THE EMPRESS CATHERINE.

THE two male conspirators against the liberties of mankind, the rights of nations, the peace of the world, have now been painted, but in colours far more subdued than the natural hues of their crime. It remains that the most profligate of the three should be portrayed, and she a woman!—but a woman in whom the lust of power, united with the more vulgar profligacy of our kind, had effaced all traces of the softer nature that marks the sex, and left an image of commanding talents and prodigious firmness of soul, the capacities which constitute a great character, blended with unrelenting fierceness of disposition, unscrupulous proneness to fraud, unrestrained indulgence of the passions, all the weakness and all the wickedness which can debase the worst of the human race.

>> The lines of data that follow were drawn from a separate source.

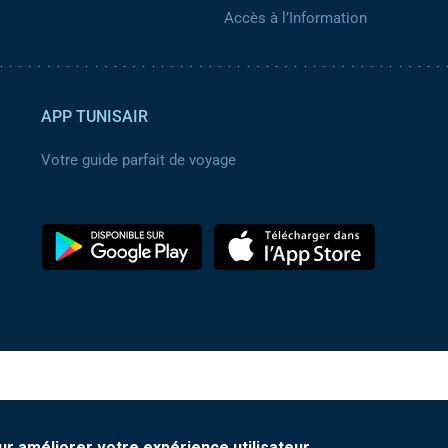
Accès à l’Information
APP TUNISAIR
Votre guide parfait de voyage
ur améliorer votre expérience utilisateur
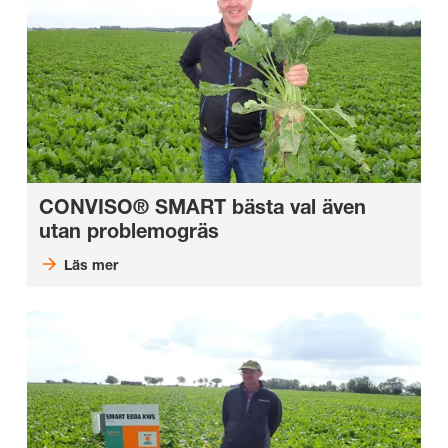
CONVISO® SMART bästa val även
utan problemogräs
Läs mer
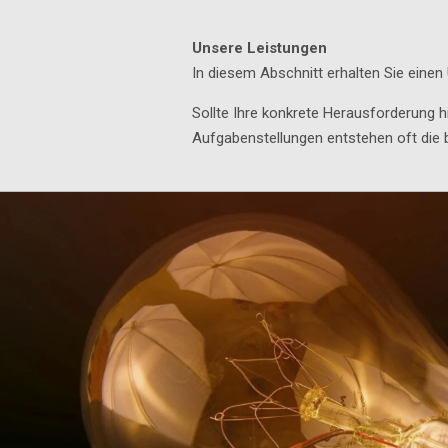
Unsere Leistungen
In diesem Abschnitt erhalten Sie einen
Sollte Ihre konkrete Herausforderung h
Aufgabenstellungen entstehen oft die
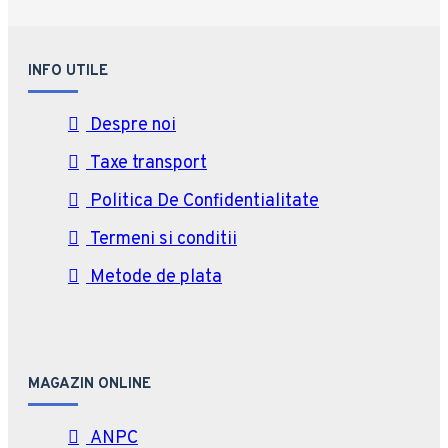
INFO UTILE
Despre noi
Taxe transport
Politica De Confidentialitate
Termeni si conditii
Metode de plata
MAGAZIN ONLINE
ANPC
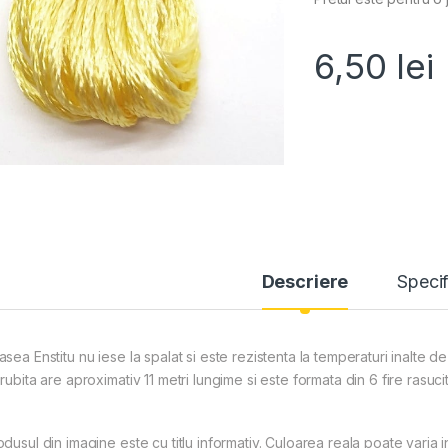
6,50
lei
Descriere
Specif
sea Enstitu nu iese la spalat si este rezistenta la temperaturi inalte de
rubita are aproximativ 11 metri lungime si este formata din 6 fire rasuci
dusul din imagine este cu titlu informativ. Culoarea reala poate varia i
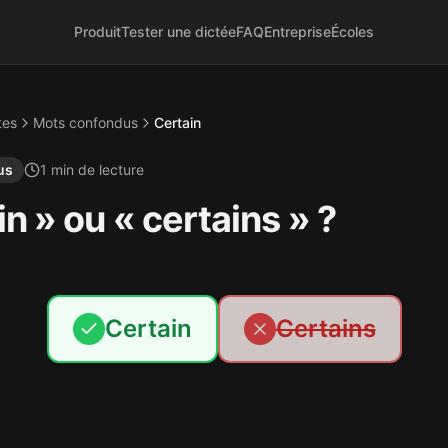
Produit
Tester une dictée
FAQ
Entreprise
Écoles
tes
Mots confondus
Certain
us
1
min de lecture
n » ou « certains » ?
Certain
Certains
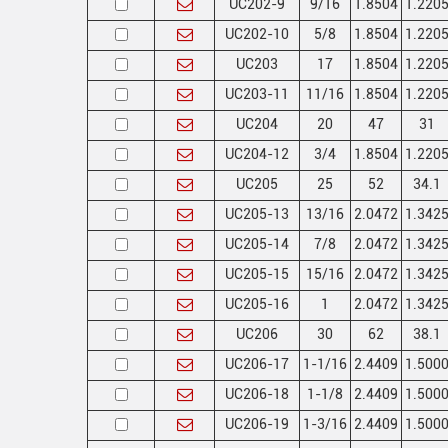
UC202-9
9/16
1.8504
1.220
UC202-10
5/8
1.8504
1.220
UC203
17
1.8504
1.220
UC203-11
11/16
1.8504
1.220
UC204
20
47
31
UC204-12
3/4
1.8504
1.220
UC205
25
52
34.1
UC205-13
13/16
2.0472
1.342
UC205-14
7/8
2.0472
1.342
UC205-15
15/16
2.0472
1.342
UC205-16
1
2.0472
1.342
UC206
30
62
38.1
UC206-17
1-1/16
2.4409
1.500
UC206-18
1-1/8
2.4409
1.500
UC206-19
1-3/16
2.4409
1.500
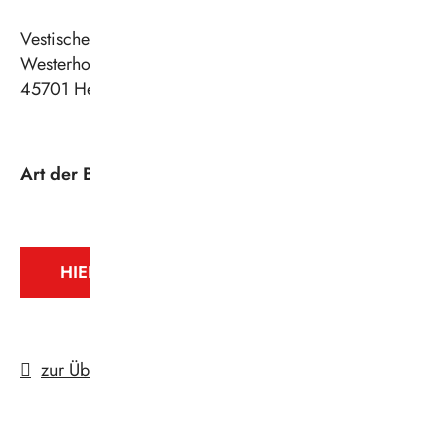
Vestische Straßenbahnen GmbH
Westerholter Straße 550
45701
Herten
https://www.vestische.de
Art der Beschäftigung
: Ausbildung
HIER GEHT'S ZUR ONLINE-BEWERBUNG
zur Übersicht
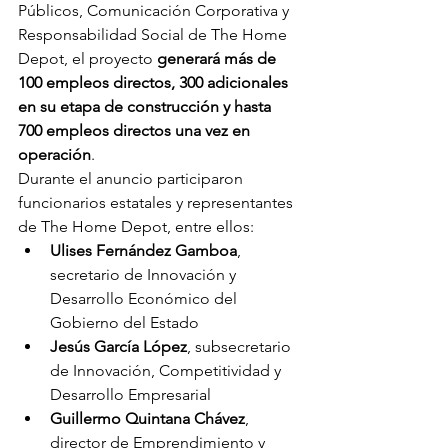
Públicos, Comunicación Corporativa y 
Responsabilidad Social de The Home 
Depot, el proyecto 
generará más de 
100 empleos directos, 300 adicionales 
en su etapa de construcción y hasta 
700 empleos directos una vez en 
operación
.
Durante el anuncio participaron 
funcionarios estatales y representantes 
de The Home Depot, entre ellos:
Ulises Fernández Gamboa
, 
secretario de Innovación y 
Desarrollo Económico del 
Gobierno del Estado
Jesús García López
, subsecretario 
de Innovación, Competitividad y 
Desarrollo Empresarial
Guillermo Quintana Chávez
, 
director de Emprendimiento y 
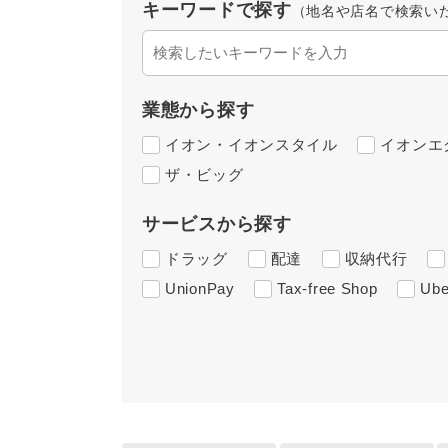
キーワードで探す
（地名や店名で検索い
業態から探す
イオン・イオンスタイル
イオンエ
ザ・ビッグ
サービスから探す
ドラッグ
配達
収納代行
UnionPay
Tax-free Shop
Ube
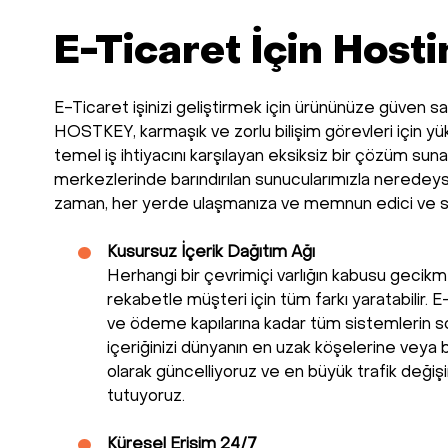
E-Ticaret İçin Host
E-Ticaret işinizi geliştirmek için ürününüze güven sağ
HOSTKEY, karmaşık ve zorlu bilişim görevleri için yük
temel iş ihtiyacını karşılayan eksiksiz bir çözüm sunab
merkezlerinde barındırılan sunucularımızla neredeyse
zaman, her yerde ulaşmanıza ve memnun edici ve sor
Kusursuz İçerik Dağıtım Ağı
Herhangi bir çevrimiçi varlığın kabusu gecikme 
rekabetle müşteri için tüm farkı yaratabilir. E
ve ödeme kapılarına kadar tüm sistemlerin sor
içeriğinizi dünyanın en uzak köşelerine veya 
olarak güncelliyoruz ve en büyük trafik değişi
tutuyoruz.
Küresel Erişim 24/7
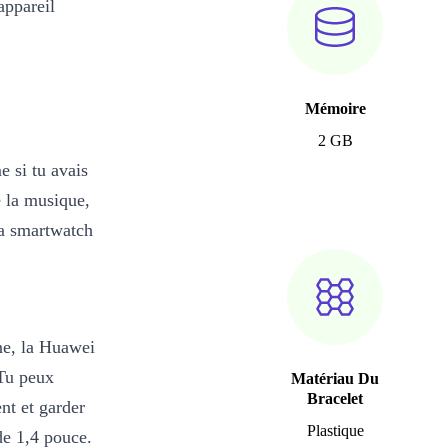
appareil
Mémoire
2 GB
 si tu avais
e la musique,
 ta smartwatch
ne, la Huawei
 Tu peux
Matériau Du
Bracelet
nt et garder
Plastique
de 1,4 pouce.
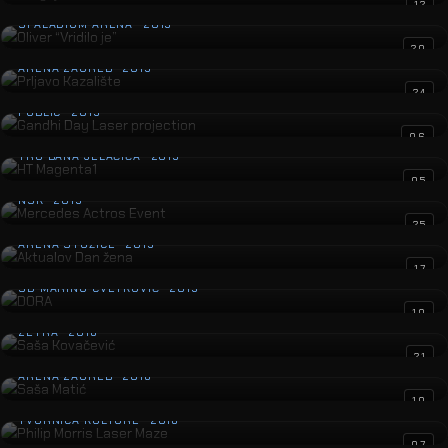
Oliver “Vridilo je”
12
SPALADIUM ARENA · 2019
Prljavo Kazalište
20
ARENA ZAGREB · 2019
Gandhi Day Laser projection
24
PUBLIC · 2019
HT Magenta1
06
TRG BANA JELAČIĆA · 2019
Mercedes Actros Event
05
NSK · 2019
Aktualov Dan žena
25
ARENA STOŽICE · 2019
DORA
17
SD MARINO CVETKOVIĆ · 2019
Saša Kovačević
10
ZETRA · 2018
Saša Matić
21
ARENA ZAGREB · 2018
Philip Morris Laser Maze
10
TVORNICA KULTURE · 2018
Jole
07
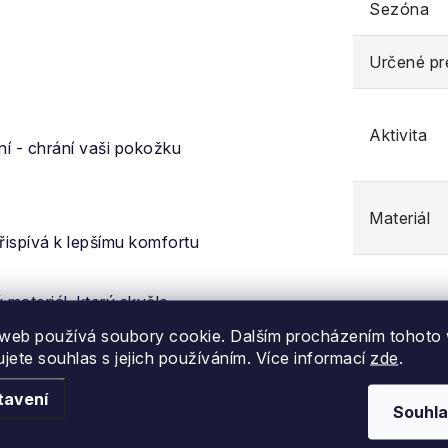
Sezóna
Určené pr
Aktivita
ní - chrání vaši pokožku
Materiál
přispívá k lepšímu komfortu
 materiál, který skvěle
al svou mohutností v
web používá soubory cookie. Dalším procházením tohoto
ujete souhlas s jejich používáním. Více informací
zde
.
šetrná. Materiál je vytvořen
tavení
Souhla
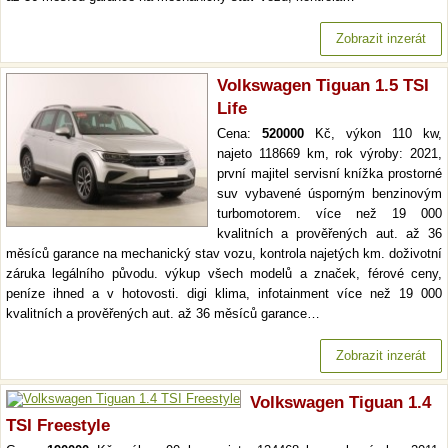
Zobrazit inzerát
Volkswagen Tiguan 1.5 TSI
Life
Cena:
520000
Kč, výkon 110 kw,
najeto 118669 km, rok výroby: 2021,
první majitel servisní knížka prostorné
suv vybavené úsporným benzinovým
turbomotorem. více než 19 000
kvalitních a prověřených aut. až 36
měsíců garance na mechanický stav vozu, kontrola najetých km. doživotní
záruka legálního původu. výkup všech modelů a značek, férové ceny,
peníze ihned a v hotovosti. digi klima, infotainment více než 19 000
kvalitních a prověřených aut. až 36 měsíců garance…
Zobrazit inzerát
Volkswagen Tiguan 1.4
TSI Freestyle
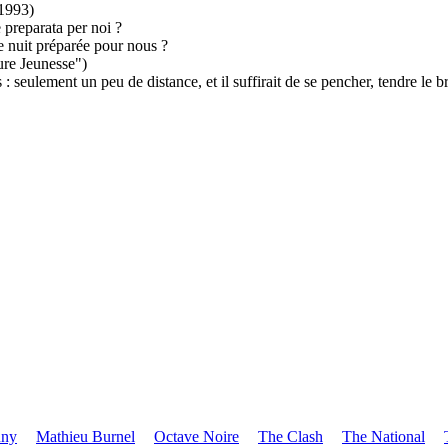
(1993)
 preparata per noi ?
de nuit préparée pour nous ?
ure Jeunesse")
: seulement un peu de distance, et il suffirait de se pencher, tendre le b
uny
Mathieu Burnel
Octave Noire
The Clash
The National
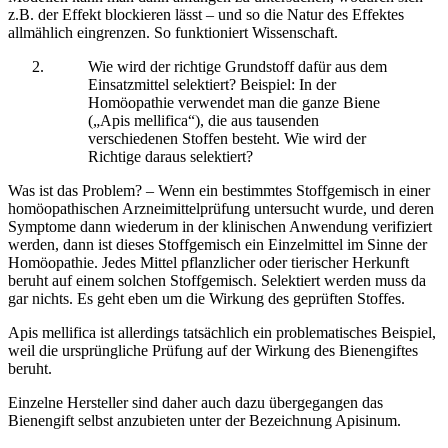
z.B. der Effekt blockieren lässt – und so die Natur des Effektes
allmählich eingrenzen. So funktioniert Wissenschaft.
Wie wird der richtige Grundstoff dafür aus dem
Einsatzmittel selektiert? Beispiel: In der
Homöopathie verwendet man die ganze Biene
(„Apis mellifica“), die aus tausenden
verschiedenen Stoffen besteht. Wie wird der
Richtige daraus selektiert?
Was ist das Problem? – Wenn ein bestimmtes Stoffgemisch in einer
homöopathischen Arzneimittelprüfung untersucht wurde, und deren
Symptome dann wiederum in der klinischen Anwendung verifiziert
werden, dann ist dieses Stoffgemisch ein Einzelmittel im Sinne der
Homöopathie. Jedes Mittel pflanzlicher oder tierischer Herkunft
beruht auf einem solchen Stoffgemisch. Selektiert werden muss da
gar nichts. Es geht eben um die Wirkung des geprüften Stoffes.
Apis mellifica ist allerdings tatsächlich ein problematisches Beispiel,
weil die ursprüngliche Prüfung auf der Wirkung des Bienengiftes
beruht.
Einzelne Hersteller sind daher auch dazu übergegangen das
Bienengift selbst anzubieten unter der Bezeichnung Apisinum.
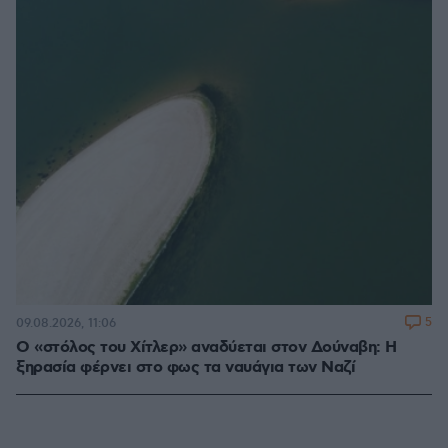
5
09.08.2026, 11:06
Ο «στόλος του Χίτλερ» αναδύεται στον Δούναβη: Η
ξηρασία φέρνει στο φως τα ναυάγια των Ναζί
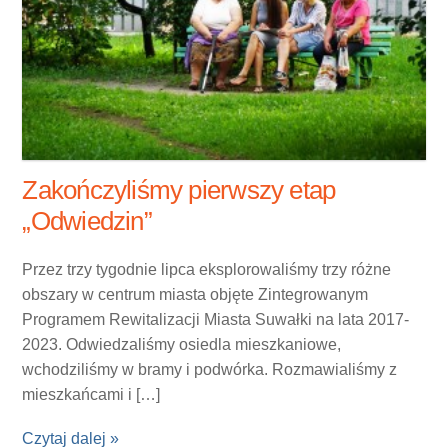
Zakończyliśmy pierwszy etap
„Odwiedzin”
Przez trzy tygodnie lipca eksplorowaliśmy trzy różne
obszary w centrum miasta objęte Zintegrowanym
Programem Rewitalizacji Miasta Suwałki na lata 2017-
2023. Odwiedzaliśmy osiedla mieszkaniowe,
wchodziliśmy w bramy i podwórka. Rozmawialiśmy z
mieszkańcami i […]
Czytaj dalej »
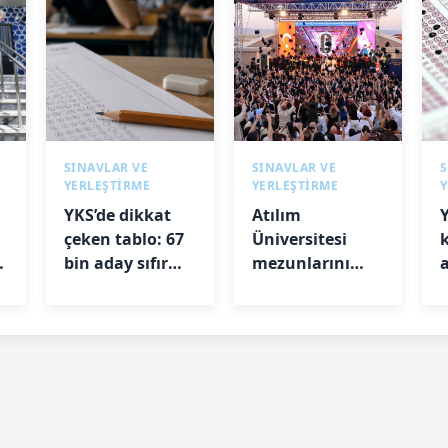
SINAVLAR VE
SINAVLAR VE
S
YERLEŞTİRME
YERLEŞTİRME
YKS’de dikkat
Atılım
çeken tablo: 67
Üniversitesi
bin aday sıfır
mezunlarını
a
puan aldı
uğurladı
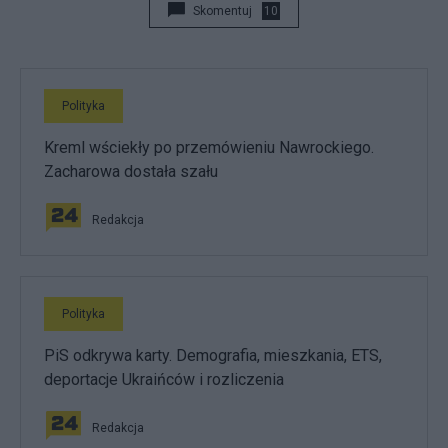
Skomentuj
10
Polityka
Kreml wściekły po przemówieniu Nawrockiego.
Zacharowa dostała szału
Redakcja
Polityka
PiS odkrywa karty. Demografia, mieszkania, ETS,
deportacje Ukraińców i rozliczenia
Redakcja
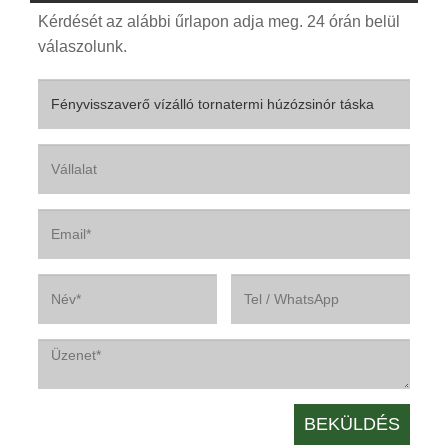
Kérdését az alábbi űrlapon adja meg. 24 órán belül
válaszolunk.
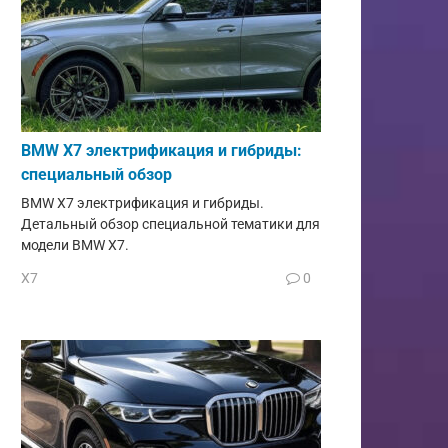
BMW X7 электрификация и гибриды:
специальный обзор
BMW X7 электрификация и гибриды.
Детальный обзор специальной тематики для
модели BMW X7.
X7
0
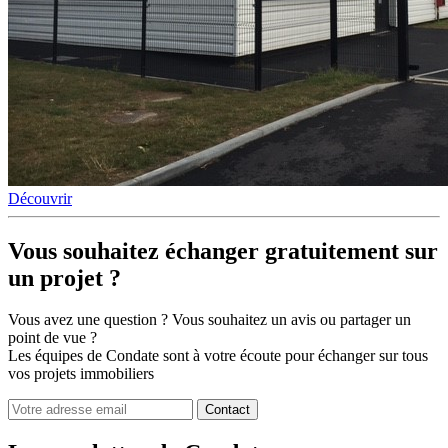
Découvrir
Vous souhaitez
échanger gratuitement sur
un projet ?
Vous avez une question ? Vous souhaitez un avis ou partager un
point de vue ?
Les équipes de Condate sont à votre écoute pour échanger sur tous
vos projets immobiliers
Contact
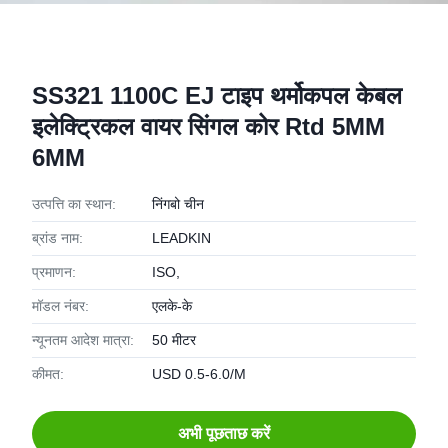
SS321 1100C EJ टाइप थर्मोकपल केबल
इलेक्ट्रिकल वायर सिंगल कोर Rtd 5MM
6MM
उत्पत्ति का स्थान:
निंगबो चीन
ब्रांड नाम:
LEADKIN
प्रमाणन:
ISO,
मॉडल नंबर:
एलके-के
न्यूनतम आदेश मात्रा:
50 मीटर
कीमत:
USD 0.5-6.0/M
अभी पूछताछ करें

The Princess Sophia of Anhalt Zerbst, one of the smallest of the petty principalities in which Northern Germany abounds, was married to Peter III., nephew and heir-presumptive to the Russian crown, and she took the name of Catherine, according to the custom of that barbarous nation.

The profligacy of Elizabeth, then on the throne of the Czars, was little repugnant to the crapulous life which her future successor led, or to his consort following their joint example. The young bride, accordingly, soon fell into the debauched habits of the court, and she improved upon them; for having more than once changed the accomplices of her adulterous indulgences, almost as swiftly as Elizabeth did, she had her husband murdered by her paramour, that is, the person for the time holding the office of paramour; and having gained over the guards and the mob of Petersburgh, she usurped the crown to which she could pretend no earthly title. To refute the reports that were current and to satisfy all inquiries as to the cause of Peter's death, she ordered his body to be exposed to public view, and stationed guards to prevent any one from approaching near enough to see the livid hue which the process of strangling had spread over his features.

The reign thus happily begun, was continued in the constant practice of debauchery and the occasional commission of convenient murder. Lover after lover was admitted to the embraces of the Messalina of the North, until soldiers of the guards were employed in fatiguing an appetite which could not be satiated. Sometimes the favourite of the day would be raised to the confidence and the influence of prime minister; but after a while he ceased to

please as the paramour, though he retained his ministerial functions: One of the princes of the blood having been pitched on by a party to be their leader, was thrown into prison; and when the zeal of that party put forward pretences to the throne on his behalf, the imperial Jezebel had him murdered in his dungeon as the shortest way of terminating all controversy on his account, and all uneasiness. The mediocrity of her son Paul's talents gave her no umbrage, especially joined to the eccentricity of his nature, and his life was spared. Had he given his tigress-mother a moment's alarm, he would speedily have followed his unhappy father to the regions where profligacy and parricide are unknown.

Although Catherine was thus abandoned in all her indulgences and unscrupulous in choosing the means of gratifying her ambition especially, yet did she not give herself up to either the one kind of vice or the other, either to cruelty or to lust, with the weakness which in little minds lends those abominable propensities an entire and undivided control. Her lovers never were her rulers; her licentiousness interfered not with her public conduct her cruelties were not numerous and wanton; not the result of caprice or the occupation of a wicked and malignant nature, but the expedients, the unjustifiable, the detestable expedients, to which she had recourse when a great end was to be attained.